One Handed Typing Training is an online typing tutor for both one handed and two handed typists. TypingTraining will teach how to type effectively on a standard keyboard. Learning how to type on a standard keyboard allows you to use any computer, anywhere, without needing specialized equipment.The web site includes specialized exercises, tutorials, and training modules specifically meant for both left-handed and right-handed typists. The web site recognizes that some keys are harder to reach than others, and allows you focus on the keys and skill areas that need the most work.


Keyboard Options
  • The Android operating system has Swipe which is a functional one-handed keyboarding option.  (Please note that there is an app that claims to function on an apple system but it only allows the user to 'swipe' in their program and does not support any other applications.)
  • Fleksy is an iPad app which is a keyboard app that uses predictive text technology designed for blind and visually impaired users. There is a free version that with one hand will work well as long as you know the keys on the keyboard. The swiping does take some adjusting to, but could become a faster method for typing if practiced. The free version basically allows you to practice with app, but the full version for $4.99 will allow you to use the Fleksy keyboard for messaging/texting, notes and on the Internet. 
  • The Matias one-handed keyboard will work with the iPad. You would connect the USB to a camera converter for the iPad and then to the keyboard.
Keyboard Thoughts
There are a variety of needs to take into consideration when deciding on the right keyboard. Here are a few questions to ask yourself:

  • Which keyboard should you use? First, ask yourself: what my goals are for use of the keyboard? Is it comfort, speed, accuracy or a need unique to the user? 
  • Is the user used to QWERTY (traditional key placement)? If not, we might want to explore other options. If they are already used to using a QWERTY keyboard or if you think they will be using many keyboards in life- might be best to stick with this.
  • Does the user actually need a traditional keyboard or is a virtual keyboard a possibility?
  • Will a keyguard be needed?
  • Is vision/contrast and/or key size a consideration?
  • Will they be using numbers quite often? If so, you may want to be sure your keyboard includes a number pad. 
Ability Hub has keyboards broken down by need. This will provide some of the options available. 

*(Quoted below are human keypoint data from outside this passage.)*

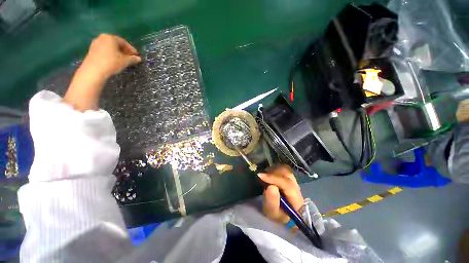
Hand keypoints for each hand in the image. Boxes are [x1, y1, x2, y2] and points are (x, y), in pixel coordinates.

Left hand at [82, 34, 141, 78]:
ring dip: (117, 53)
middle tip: (130, 58)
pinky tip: (114, 61)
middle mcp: (102, 38)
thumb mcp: (125, 61)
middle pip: (116, 43)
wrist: (94, 70)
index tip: (136, 56)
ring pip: (110, 47)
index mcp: (111, 38)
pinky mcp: (92, 50)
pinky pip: (104, 50)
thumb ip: (133, 59)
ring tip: (123, 60)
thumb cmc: (111, 63)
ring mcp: (95, 43)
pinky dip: (110, 54)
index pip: (124, 42)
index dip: (131, 49)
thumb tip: (139, 58)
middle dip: (124, 50)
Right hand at [258, 165, 303, 223]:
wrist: (284, 213)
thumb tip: (271, 187)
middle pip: (287, 173)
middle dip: (273, 173)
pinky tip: (268, 174)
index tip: (260, 176)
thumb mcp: (273, 213)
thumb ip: (272, 202)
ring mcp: (294, 180)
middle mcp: (297, 187)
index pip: (287, 184)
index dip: (273, 178)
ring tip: (265, 176)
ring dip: (273, 170)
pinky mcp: (289, 176)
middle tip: (262, 177)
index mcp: (297, 199)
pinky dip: (274, 169)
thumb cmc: (278, 215)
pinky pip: (281, 168)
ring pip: (284, 169)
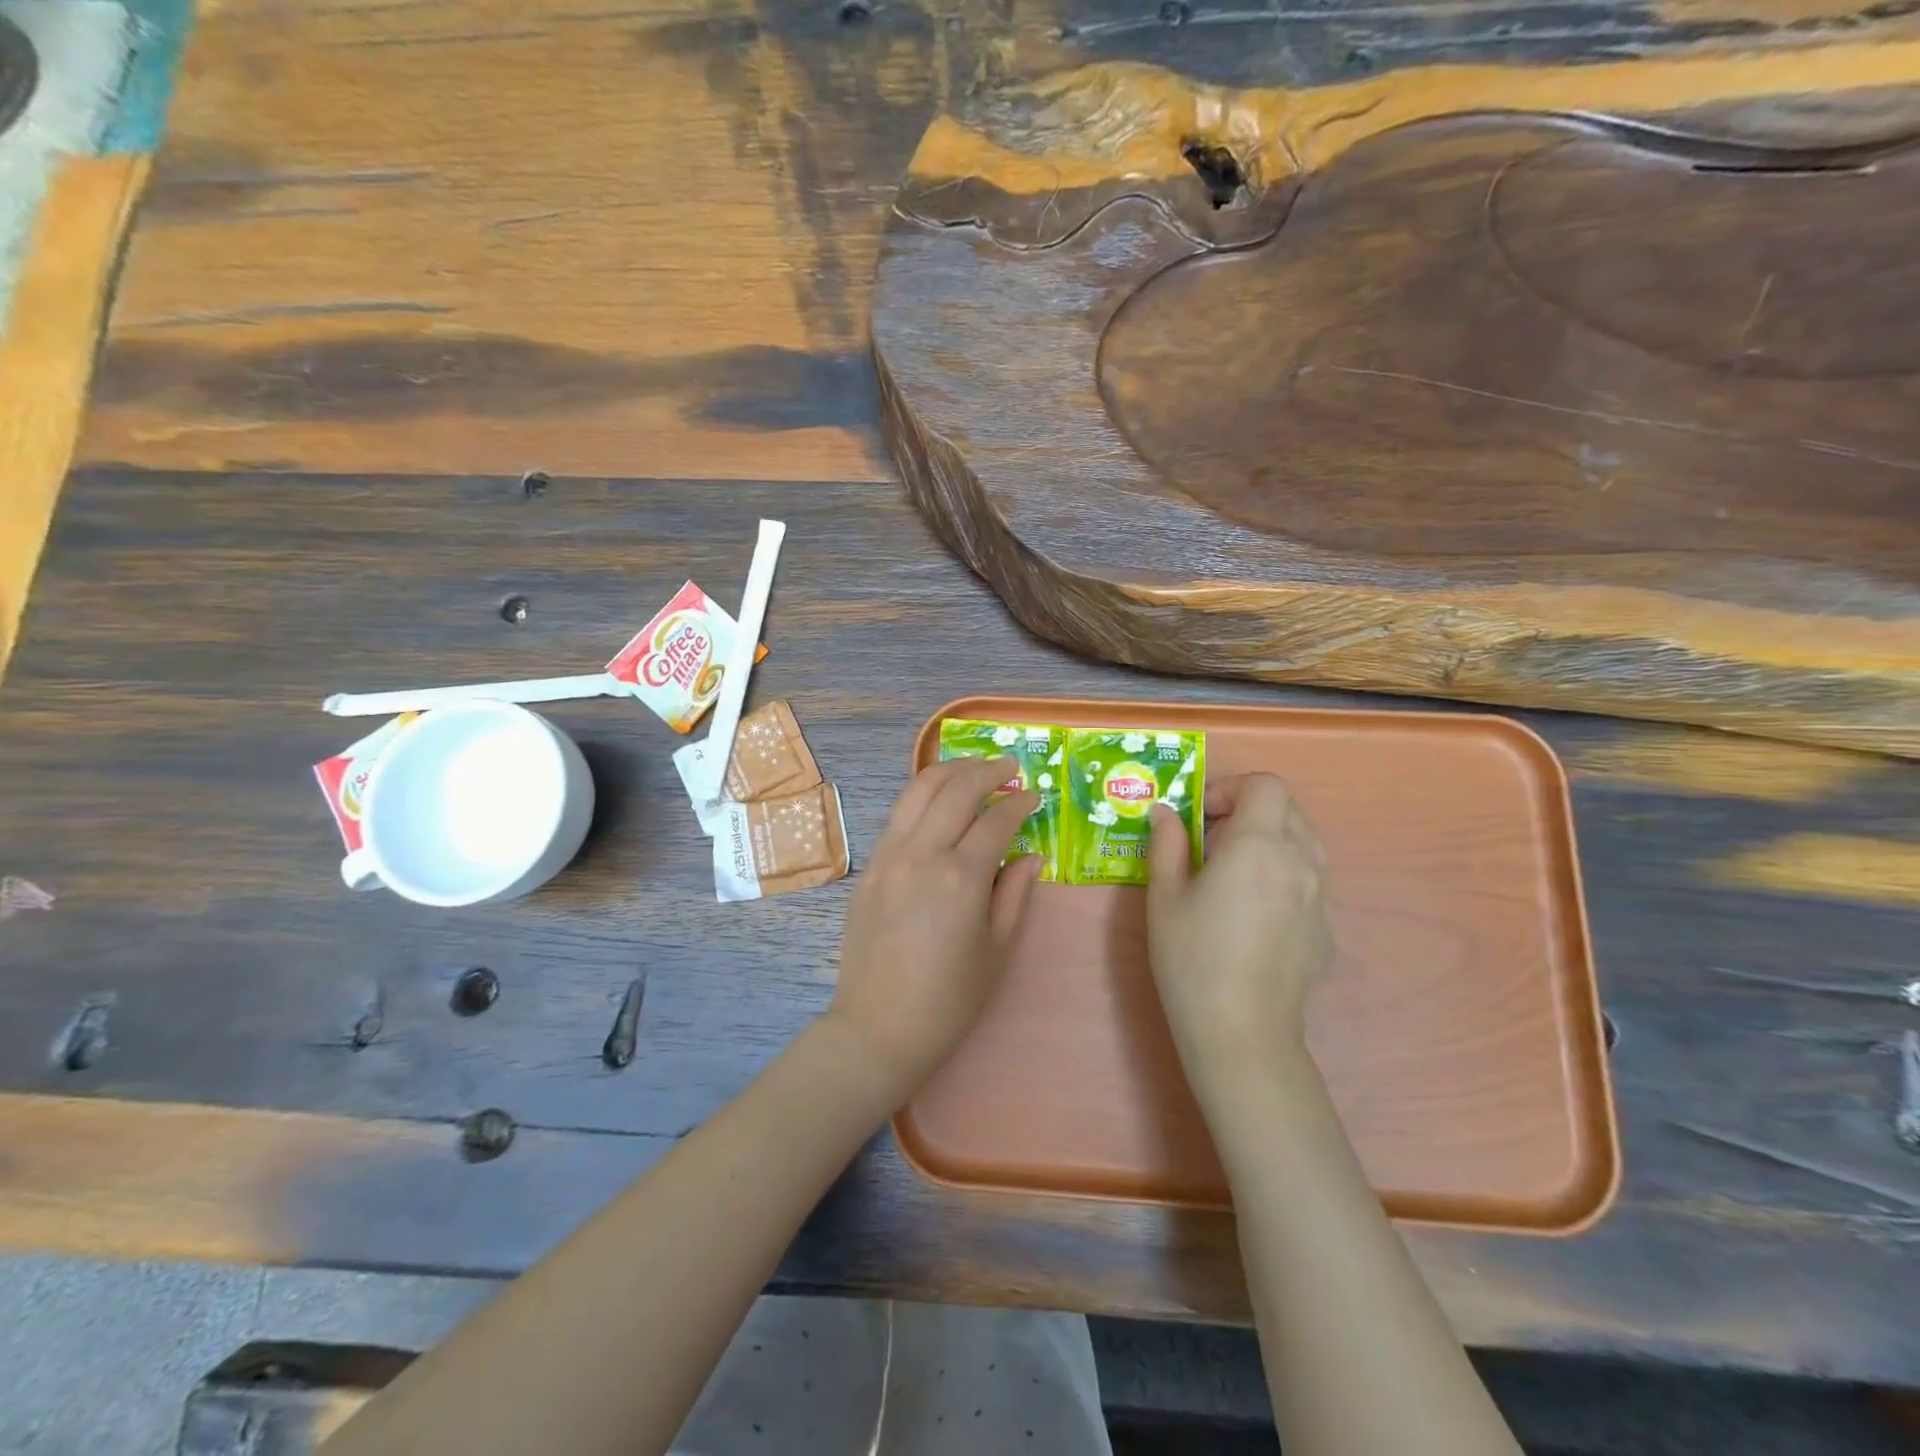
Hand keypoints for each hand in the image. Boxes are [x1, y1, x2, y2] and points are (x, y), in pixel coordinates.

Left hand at [829, 756, 1042, 1096]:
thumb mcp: (997, 949)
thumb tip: (1030, 853)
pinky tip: (938, 800)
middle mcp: (922, 852)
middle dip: (987, 771)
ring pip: (918, 789)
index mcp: (961, 876)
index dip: (1019, 803)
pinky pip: (898, 814)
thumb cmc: (949, 998)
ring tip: (974, 768)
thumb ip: (1015, 892)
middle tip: (1009, 768)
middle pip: (955, 788)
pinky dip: (922, 795)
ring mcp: (888, 854)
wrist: (879, 1026)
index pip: (995, 819)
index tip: (1034, 797)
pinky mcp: (869, 865)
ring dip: (950, 771)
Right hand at [1146, 774, 1331, 1098]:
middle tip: (1209, 842)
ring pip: (1302, 840)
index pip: (1265, 785)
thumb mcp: (1164, 897)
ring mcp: (1319, 895)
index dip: (1230, 789)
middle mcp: (1299, 861)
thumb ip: (1167, 845)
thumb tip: (1166, 814)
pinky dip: (1282, 871)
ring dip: (1268, 838)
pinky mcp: (1325, 927)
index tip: (1200, 817)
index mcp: (1259, 846)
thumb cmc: (1193, 958)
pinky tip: (1252, 911)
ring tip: (1231, 873)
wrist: (1242, 1033)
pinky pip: (1308, 877)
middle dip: (1246, 810)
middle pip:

Final thoughts about learning to keyboard:
Make it relaxed. Make it fun. If you choose to integrate drill and find it important with a specific child, don’t make it drill and kill. Alternate between drill and let’s write! Do 10 minutes of drill and 15 minutes of write. Watch for stress. Make it shorter if you feel it is too much time and provide longer times if you find them enjoying it. The main thing is to not make it a negative adventure but stress the power one can have if they know how to type. The faster they type, the more they can say!!